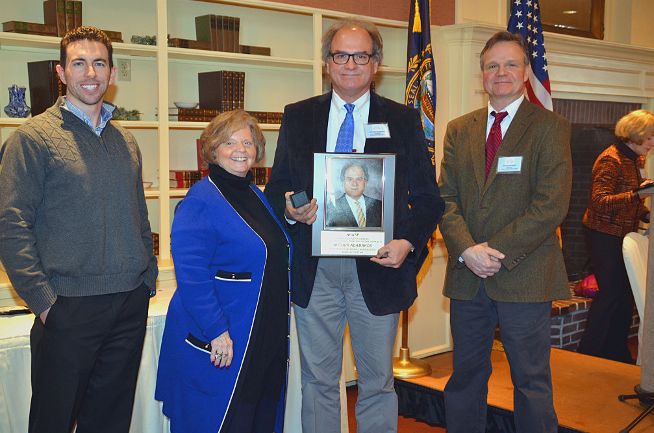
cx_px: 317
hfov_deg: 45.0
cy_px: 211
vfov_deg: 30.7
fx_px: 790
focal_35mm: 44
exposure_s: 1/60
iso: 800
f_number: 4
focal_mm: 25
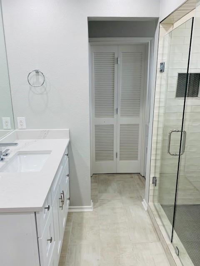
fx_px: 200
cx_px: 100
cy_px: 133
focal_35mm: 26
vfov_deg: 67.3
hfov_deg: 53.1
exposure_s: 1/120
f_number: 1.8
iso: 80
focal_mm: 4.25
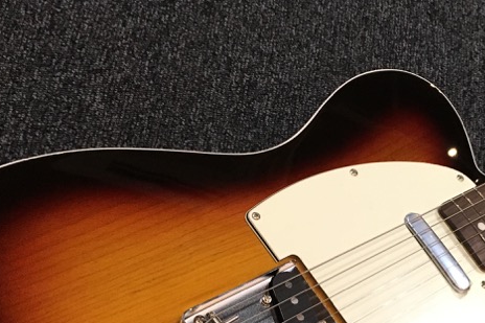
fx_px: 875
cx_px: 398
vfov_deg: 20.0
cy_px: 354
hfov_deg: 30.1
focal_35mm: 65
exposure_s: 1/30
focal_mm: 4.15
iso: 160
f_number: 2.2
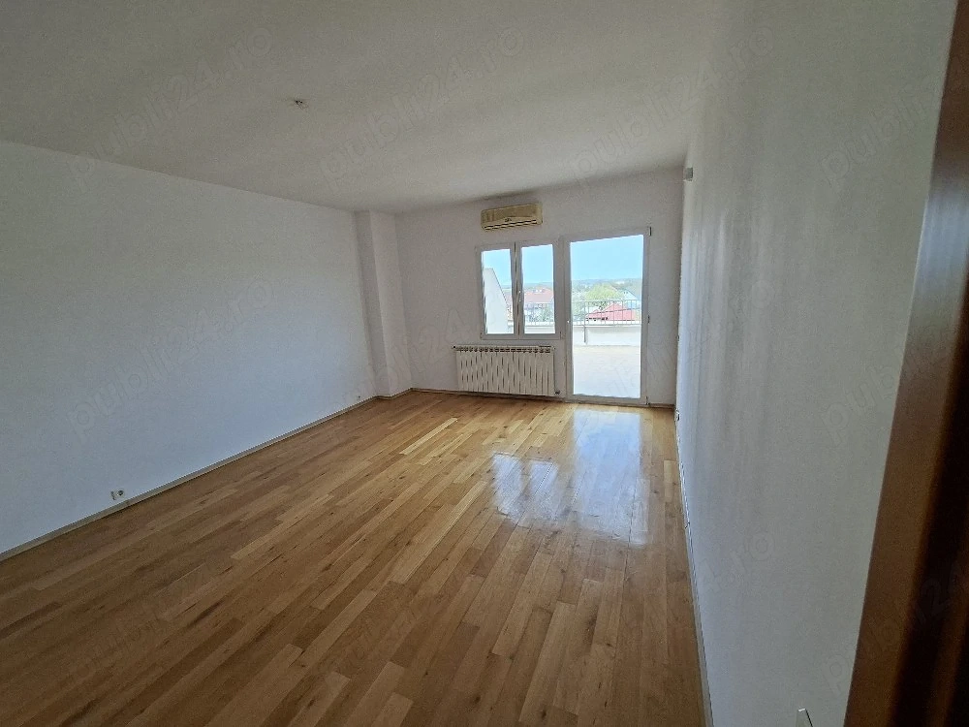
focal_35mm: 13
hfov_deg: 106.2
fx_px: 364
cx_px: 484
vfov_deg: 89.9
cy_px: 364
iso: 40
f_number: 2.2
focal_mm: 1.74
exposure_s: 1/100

______

--- DIRECTIONS FOR THIS TASK ---
Set down the material word for word, and drop every picture from it.

--- REPLY ---
cx_px: 317
hfov_deg: 45.0
cy_px: 211
vfov_deg: 30.7
fx_px: 790
focal_35mm: 44
exposure_s: 1/60
iso: 800
f_number: 4
focal_mm: 25
fx_px: 200
cx_px: 100
cy_px: 133
focal_35mm: 26
vfov_deg: 67.3
hfov_deg: 53.1
exposure_s: 1/120
f_number: 1.8
iso: 80
focal_mm: 4.25
fx_px: 875
cx_px: 398
vfov_deg: 20.0
cy_px: 354
hfov_deg: 30.1
focal_35mm: 65
exposure_s: 1/30
focal_mm: 4.15
iso: 160
f_number: 2.2
focal_35mm: 13
hfov_deg: 106.2
fx_px: 364
cx_px: 484
vfov_deg: 89.9
cy_px: 364
iso: 40
f_number: 2.2
focal_mm: 1.74
exposure_s: 1/100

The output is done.